Printemps arabe  Le président yéménite pourrait ne jamais rentrer d’exil

© AFP/MOHAMMAD HUWAIS

Sanaa

de notre correspondant

Un jour annoncé « au plus mal » par les uns, l’état de santé d’Ali Abdallah Saleh serait finalement en « constante amélioration » pour les autres. Ce vendredi, un responsable du royaume saoudien, sous couvert de l’anonymat, l’affirmait : « Le président ne reviendra pas au Yémen. » Sans tarder, plusieurs sources officielles yéménites, dont le vice-ministre de l’Information, annonçaient le retour de Saleh « dans les tout prochains jours ». Alors que les informations alarmantes sur l’état de santé d’Ali Abdallah Saleh proviennent généralement de sources saoudiennes anonymes, les démentis sont sans surprise rédigés par des proches du chef de l’Etat.

Pour les opposants yéménites, l’attaque du palais présidentiel, le 3 juin, marque clairement un tournant qu’ils comptent bien exploiter. Dès l’annonce du départ d’Ali Abdallah Saleh pour Riyad, la place du Changement, foyer de la contestation, s’était animée d’une euphorie inédite depuis plusieurs semaines. Les manifestants, venus très nombreux, appelaient le vice-président Mansour Haddi, nommé chef de l’Etat par intérim, à engager au plus vite le processus de transition.

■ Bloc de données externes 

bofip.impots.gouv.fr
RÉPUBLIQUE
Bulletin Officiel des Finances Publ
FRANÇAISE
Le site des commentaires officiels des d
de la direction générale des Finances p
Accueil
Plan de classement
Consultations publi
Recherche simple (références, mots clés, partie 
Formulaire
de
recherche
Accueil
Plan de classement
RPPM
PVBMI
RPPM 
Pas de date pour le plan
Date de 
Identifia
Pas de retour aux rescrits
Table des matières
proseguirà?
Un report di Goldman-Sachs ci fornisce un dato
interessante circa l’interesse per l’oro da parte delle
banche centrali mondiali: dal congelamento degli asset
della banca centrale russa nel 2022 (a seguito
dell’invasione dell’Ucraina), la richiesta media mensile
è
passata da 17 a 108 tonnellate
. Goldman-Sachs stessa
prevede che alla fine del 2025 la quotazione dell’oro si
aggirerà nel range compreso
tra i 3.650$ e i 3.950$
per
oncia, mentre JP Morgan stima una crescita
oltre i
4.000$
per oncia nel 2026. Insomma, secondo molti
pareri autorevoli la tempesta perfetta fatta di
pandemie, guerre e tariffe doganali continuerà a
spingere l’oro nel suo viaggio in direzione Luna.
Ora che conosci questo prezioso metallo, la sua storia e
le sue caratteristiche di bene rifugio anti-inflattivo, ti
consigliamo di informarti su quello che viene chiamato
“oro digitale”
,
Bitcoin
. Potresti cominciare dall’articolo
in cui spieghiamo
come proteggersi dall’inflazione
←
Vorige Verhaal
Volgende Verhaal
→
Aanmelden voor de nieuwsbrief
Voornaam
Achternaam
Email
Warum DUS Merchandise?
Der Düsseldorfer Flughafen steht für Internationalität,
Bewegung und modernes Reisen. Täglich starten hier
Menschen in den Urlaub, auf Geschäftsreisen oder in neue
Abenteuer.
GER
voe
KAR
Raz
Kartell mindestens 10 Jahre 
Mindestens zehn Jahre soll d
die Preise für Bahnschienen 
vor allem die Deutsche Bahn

« Ne soyons pas orgueilleux, mais attentifs et prudents », tempérait alors Walid al-Amari, l’un des leaders du mouvement révolutionnaire. Cantonné au périmètre de sa résidence, le vice-président observait, impuissant, Ahmed Ali, l’un des fils du chef de l’Etat et chef de la garde républicaine, prendre place dans le palais présidentiel.

Le 8 juin, tard dans la soirée, un déluge de feu s’abattait dans le ciel de la capitale. Les partisans du président célébraient à coups de rafales de kalachnikovs et de tirs d’obus la sortie d’Ali Abdallah Saleh des soins intensifs de Riyad. La démonstration avait valeur d’avertissement pour ceux qui voulaient croire que ce voyage pour l’Arabie serait sans retour.

Depuis, le camp du changement n’en finit plus d’en appeler au vice-président Mansour Haddi pour que soit créé un Conseil présidentiel intérimaire. Mais le chef de l’Etat par intérim, à la marge de manœuvre politique limitée, annonce travailler à la seule consolidation d’un cessez-le-feu, au retrait des « bandes armées illégales » des principales villes et à l’amélioration d’une situation économique détériorée. Qualifié « d’homme honnête, sincère, patriote et sage » par le général Mohsen, passé dans le camp des opposants, le vice-président concentrerait désormais tous les espoirs des manifestants. Selon plusieurs sources diplomatiques à Sanaa, les Etats-Unis et l’Arabie Saoudite ne ménageraient pas leurs efforts pour obtenir du président Saleh qu’il signe l’initiative de transfert du pouvoir élaboré par le Conseil de coopération du Golfe. Mais pour les opposants, peu importe finalement que Saleh rentre ou pas au Yémen. Ils en sont sûrs : le chef de l’Etat a déjà perdu le pouvoir.